Shimel: It sure is, it sure is. So, Hayden, you know, I mentioned Interconnect, too, and as we’re running low here on time, I just wanted to quickly prompt you on that and let our listeners now.
So, this year, Interconnect is part of an even bigger kind of unified conference that IBM has put together called Think—Think 2018, I believe it’s called, and if I’m not mistaken, it’s March.
Lindsey: Yes.
Shimel: Go ahead.
Lindsey: Well, you might see a trend here. [Laughter] Because, you know, Interconnect was the combination of Impact and Innovate. Innovate—I think that’s the name it was. I’ve kinda forgotten, but anyway, we had a Rational conference, we had a WebSphere conference, we had IoT stuff and all that. And now we combine those into Interconnect—at least the WebSphere and Rational stuff. And it got bigger, and now we’re doing something that is more or less IBM-wide and it’s called Think. It’s gonna be the week of March the 19th at the Mandalay Bay in Vegas, so still in Vegas like most of our other conferences have been of late.
And so, I think there’s pros and cons to having a more broad, where we can tell the full IBM story, and that’s the focus, and you’ve got SMEs from all the different areas of the country, be it cloud, cognitive, Zpower, what have you. But I think that’s great, but because you do have those experts, and we will have the breakout sessions or keynote sessions on specific areas, be it DevOps or z or compilers or deployment automation like UrbanCode.
So, there will be still those specialty sessions, and yet you get the big picture. And the one thing that I would like to ask your listeners is, the call for papers is open, and you know, we are shooting for having 100 percent of the talks in the various tracks either be a customer or partner only, or being customer and/or partner jointly with an IBM-er, but we’re just really trying to get away from IBM-er talking head telling a story without a partner or a customer there saying what they’ve done in real life with a given solution in a given area.
So, we’d really love to have as many partner and client nominations as possible.
Shimel: I love that idea. You know, I shared a panel the last two years, Hayden, on Dev—I think they were on, well, it was on DevOps and then SecOps. But, you know, I tried really hard to balance it with—yeah, we had one person from IBM, but we also had an analyst and then we’d have a partner and then a practitioner. And I think that sort of balance gives it, it makes it—
Lindsey: It adds some legitimacy to the whole thing and different perspectives.

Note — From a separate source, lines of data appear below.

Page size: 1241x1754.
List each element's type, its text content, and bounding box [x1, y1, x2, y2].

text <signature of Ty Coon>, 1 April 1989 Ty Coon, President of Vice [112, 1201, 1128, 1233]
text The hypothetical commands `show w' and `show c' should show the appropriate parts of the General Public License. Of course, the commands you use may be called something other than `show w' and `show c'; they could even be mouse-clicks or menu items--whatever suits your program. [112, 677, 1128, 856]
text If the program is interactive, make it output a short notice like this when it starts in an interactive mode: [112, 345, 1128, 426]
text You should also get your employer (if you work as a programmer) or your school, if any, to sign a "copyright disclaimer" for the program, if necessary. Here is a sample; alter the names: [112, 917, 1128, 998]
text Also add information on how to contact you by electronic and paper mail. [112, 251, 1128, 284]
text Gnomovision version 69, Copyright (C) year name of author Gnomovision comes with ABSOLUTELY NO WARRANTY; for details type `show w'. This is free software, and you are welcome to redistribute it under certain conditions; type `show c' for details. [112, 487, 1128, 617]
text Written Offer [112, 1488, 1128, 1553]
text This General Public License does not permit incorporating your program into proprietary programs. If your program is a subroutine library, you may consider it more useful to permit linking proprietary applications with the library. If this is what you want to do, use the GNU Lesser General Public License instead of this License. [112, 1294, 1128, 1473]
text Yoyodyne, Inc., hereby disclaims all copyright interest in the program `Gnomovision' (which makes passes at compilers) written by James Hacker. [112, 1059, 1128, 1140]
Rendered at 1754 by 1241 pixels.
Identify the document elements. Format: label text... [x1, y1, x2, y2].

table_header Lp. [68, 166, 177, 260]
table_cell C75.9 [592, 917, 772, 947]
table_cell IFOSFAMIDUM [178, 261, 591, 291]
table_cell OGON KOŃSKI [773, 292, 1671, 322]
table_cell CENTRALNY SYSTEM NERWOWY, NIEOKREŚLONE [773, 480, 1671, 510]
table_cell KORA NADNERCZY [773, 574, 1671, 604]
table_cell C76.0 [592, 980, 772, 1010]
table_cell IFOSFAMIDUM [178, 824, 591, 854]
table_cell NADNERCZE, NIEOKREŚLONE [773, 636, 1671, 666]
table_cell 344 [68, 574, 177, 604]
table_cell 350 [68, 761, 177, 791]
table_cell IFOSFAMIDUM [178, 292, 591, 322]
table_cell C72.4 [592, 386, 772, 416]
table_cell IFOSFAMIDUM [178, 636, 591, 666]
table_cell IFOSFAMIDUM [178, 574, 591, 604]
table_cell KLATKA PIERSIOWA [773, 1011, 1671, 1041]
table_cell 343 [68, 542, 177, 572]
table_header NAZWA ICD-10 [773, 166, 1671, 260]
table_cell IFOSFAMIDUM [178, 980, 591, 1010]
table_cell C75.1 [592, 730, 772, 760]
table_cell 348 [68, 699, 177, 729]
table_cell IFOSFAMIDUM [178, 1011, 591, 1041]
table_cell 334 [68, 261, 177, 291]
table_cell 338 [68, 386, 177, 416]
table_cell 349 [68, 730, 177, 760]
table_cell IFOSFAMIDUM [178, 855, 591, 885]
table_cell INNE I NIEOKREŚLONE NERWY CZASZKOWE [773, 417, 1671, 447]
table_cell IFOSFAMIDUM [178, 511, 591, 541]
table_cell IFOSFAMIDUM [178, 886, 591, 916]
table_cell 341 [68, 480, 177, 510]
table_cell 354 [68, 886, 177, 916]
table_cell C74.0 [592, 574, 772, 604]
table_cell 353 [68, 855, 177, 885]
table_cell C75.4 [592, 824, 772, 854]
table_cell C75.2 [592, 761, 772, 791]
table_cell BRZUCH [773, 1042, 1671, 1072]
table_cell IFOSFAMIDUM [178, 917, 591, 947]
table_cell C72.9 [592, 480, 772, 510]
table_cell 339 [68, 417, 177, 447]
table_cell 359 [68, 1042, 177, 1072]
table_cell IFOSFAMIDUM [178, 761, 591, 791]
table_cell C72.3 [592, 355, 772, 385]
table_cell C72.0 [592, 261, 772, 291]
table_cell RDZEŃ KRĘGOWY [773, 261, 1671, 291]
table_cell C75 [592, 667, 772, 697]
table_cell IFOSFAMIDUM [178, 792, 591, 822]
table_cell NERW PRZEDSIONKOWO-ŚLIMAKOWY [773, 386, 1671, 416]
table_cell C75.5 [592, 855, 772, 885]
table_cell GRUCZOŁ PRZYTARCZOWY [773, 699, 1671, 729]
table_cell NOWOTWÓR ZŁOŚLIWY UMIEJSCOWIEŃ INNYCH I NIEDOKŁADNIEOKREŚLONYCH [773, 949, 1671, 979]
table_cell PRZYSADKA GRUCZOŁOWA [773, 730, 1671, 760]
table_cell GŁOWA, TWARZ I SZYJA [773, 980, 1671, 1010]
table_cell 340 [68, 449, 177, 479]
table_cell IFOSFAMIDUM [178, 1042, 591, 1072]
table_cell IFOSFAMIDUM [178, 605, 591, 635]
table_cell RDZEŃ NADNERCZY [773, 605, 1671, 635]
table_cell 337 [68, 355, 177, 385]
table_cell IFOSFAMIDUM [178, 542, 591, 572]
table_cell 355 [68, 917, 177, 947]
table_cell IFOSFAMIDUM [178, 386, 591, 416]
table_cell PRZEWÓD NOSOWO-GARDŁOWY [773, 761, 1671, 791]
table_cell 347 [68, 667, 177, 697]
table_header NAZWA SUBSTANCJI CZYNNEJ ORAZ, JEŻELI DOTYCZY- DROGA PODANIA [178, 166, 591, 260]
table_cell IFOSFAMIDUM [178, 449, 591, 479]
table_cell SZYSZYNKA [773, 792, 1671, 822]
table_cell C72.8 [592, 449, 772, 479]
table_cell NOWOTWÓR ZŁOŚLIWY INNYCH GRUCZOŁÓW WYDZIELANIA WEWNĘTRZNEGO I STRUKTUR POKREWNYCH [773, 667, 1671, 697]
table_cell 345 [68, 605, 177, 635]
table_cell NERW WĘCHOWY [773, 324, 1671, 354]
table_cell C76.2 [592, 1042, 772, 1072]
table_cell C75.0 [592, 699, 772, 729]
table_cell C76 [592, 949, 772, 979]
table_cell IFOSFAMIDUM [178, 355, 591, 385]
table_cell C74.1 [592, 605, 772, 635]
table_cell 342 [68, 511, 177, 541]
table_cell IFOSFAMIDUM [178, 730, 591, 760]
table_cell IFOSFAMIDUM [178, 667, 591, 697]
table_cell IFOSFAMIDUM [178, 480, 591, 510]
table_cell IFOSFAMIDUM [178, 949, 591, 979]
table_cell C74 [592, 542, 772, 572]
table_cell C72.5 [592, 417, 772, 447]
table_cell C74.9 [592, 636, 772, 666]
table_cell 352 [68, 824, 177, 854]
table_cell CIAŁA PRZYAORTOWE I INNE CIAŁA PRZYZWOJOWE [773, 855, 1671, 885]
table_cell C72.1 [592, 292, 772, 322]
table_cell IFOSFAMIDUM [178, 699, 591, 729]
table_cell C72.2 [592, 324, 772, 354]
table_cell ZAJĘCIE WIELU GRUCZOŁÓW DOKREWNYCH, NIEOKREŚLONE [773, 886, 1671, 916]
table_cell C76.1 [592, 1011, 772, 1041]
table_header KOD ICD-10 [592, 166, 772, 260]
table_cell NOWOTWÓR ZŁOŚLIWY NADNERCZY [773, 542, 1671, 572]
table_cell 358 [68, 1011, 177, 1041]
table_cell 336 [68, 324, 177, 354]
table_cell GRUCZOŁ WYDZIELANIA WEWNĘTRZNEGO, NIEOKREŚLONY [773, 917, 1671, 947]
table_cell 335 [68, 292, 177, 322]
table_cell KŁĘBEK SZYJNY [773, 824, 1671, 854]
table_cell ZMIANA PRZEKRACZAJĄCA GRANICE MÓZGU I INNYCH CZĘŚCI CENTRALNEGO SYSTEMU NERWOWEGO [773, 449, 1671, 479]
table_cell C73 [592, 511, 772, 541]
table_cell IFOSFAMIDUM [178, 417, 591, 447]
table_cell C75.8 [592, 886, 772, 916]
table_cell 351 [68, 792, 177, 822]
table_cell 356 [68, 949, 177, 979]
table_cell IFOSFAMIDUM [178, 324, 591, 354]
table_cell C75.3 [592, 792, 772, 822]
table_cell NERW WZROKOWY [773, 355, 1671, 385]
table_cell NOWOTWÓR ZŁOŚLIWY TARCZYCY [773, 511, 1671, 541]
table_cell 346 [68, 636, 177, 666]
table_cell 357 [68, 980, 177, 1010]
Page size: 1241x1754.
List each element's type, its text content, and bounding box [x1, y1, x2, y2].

Shimel: Yep. Just real quick, for anyone listening, if you go to IBM.com/events/Think, you can get all the scoop there and follow the links to submit. And as Hayden said, if you’ve got something to say and share with people, it—having been to three or four of these, or more, it’s a great platform. So, I’d encourage everyone who would like to participate to do so. And even if you don’t want to speak, but if you want to go really understand what’s happening, whether it be with Watson or z Systems or hybrid cloud or Bluemix or any of those things. You know, if any of those are important to you, I think it’s a great show to attend.
Hayden, we’re about out of time—we’re actually over time, but that’s okay. Thanks so much for taking the time on what is a busy day with the general GA of z14. Best of luck with it. Let’s check in, I don’t know, maybe before the end of the year, and see how—you know, what kind of market reception a lot of these features and capabilities are receiving and we’ll see where the rubber is meeting the road.
Lindsey: Sounds good, Alan, and thanks, again, for your time.
Shimel: Thank you for your time. Hayden Lindsey, VP, Enterprise DevOps with IBM on GA Day for z Systems z14. Thanks, Hayden, have a great.
Lindsey: Okay. Bye for now.
Shimel: This is Alan—thank you. This is Alan Shimel for staging-devopsy.kinsta.cloud. We’ll see you soon on another DevOps Chat.